Yes, this is very early speculation. But I meant, why they didn’t know that it was dangerous to unlock it early.
My assumption is that with the removal of the lock the aerodynamic forces were just too great, and that this will come out later in the investigation. That at some point there needed to be a conversation where the engineers said to the test pilots, “Now look, the timing on this is critical. Too late, and you might get stuck up there in a free fall with no brake. Too soon, and there’s a chance you could deploy the feather unintentionally. You need to watch your speed very carefully and time it just right.” But that, because it was a large and complex project, that conversation never happened.
It’s just a guess. I could easily be wrong.
Indeed. And/or why wasn’t there software or mechanical systems in place to ensure that it wasn’t unlocked too early. Of course, the USAF KC-135 will allow stick jockeys to lower the flaps at any speed despite a warning buzzer* that sounds if the airspeed is too high. But that’s 50s and 60s tech.
*Supplemented by the bitchings of the a/c crew chief for all the required inspections after overspeeding the flaps.

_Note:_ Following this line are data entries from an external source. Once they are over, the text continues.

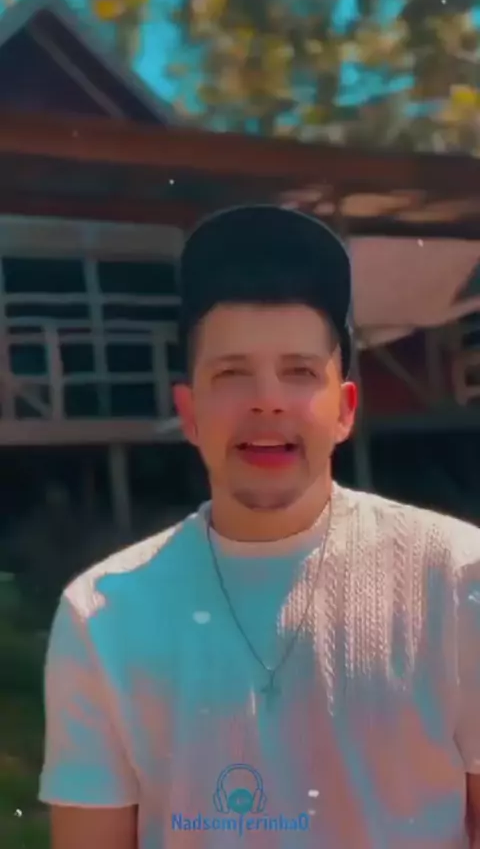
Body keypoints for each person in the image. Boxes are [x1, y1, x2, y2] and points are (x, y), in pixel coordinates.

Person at [39, 205, 480, 849]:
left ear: (345, 409)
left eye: (299, 372)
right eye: (232, 373)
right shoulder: (103, 616)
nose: (266, 400)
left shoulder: (459, 579)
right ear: (189, 412)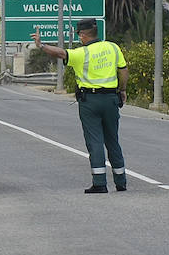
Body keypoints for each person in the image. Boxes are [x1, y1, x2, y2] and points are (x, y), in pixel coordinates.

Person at [35, 18, 128, 194]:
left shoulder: (81, 54)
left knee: (95, 141)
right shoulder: (113, 48)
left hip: (90, 101)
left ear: (83, 35)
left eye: (79, 34)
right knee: (112, 140)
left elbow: (60, 53)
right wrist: (122, 90)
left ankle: (100, 183)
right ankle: (121, 181)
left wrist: (41, 45)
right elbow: (123, 70)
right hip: (111, 99)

Which would be a crying shame given that it’s a system way up on the “critically important” list. It also makes me curious as to how it was designed–is the first lever intended only to lock/unlock the movement of the second lever, or does it actuate some mechanical lock on the booms themselves? I’m also curious how much of that spacecraft is software locked/actuated as opposed to being purely mechanical. At the very least I suspect Virgin and the NTSB have a great deal of solid information (whether video, instrument, or airframe data) available to their inspection teams to help troubleshoot the issue.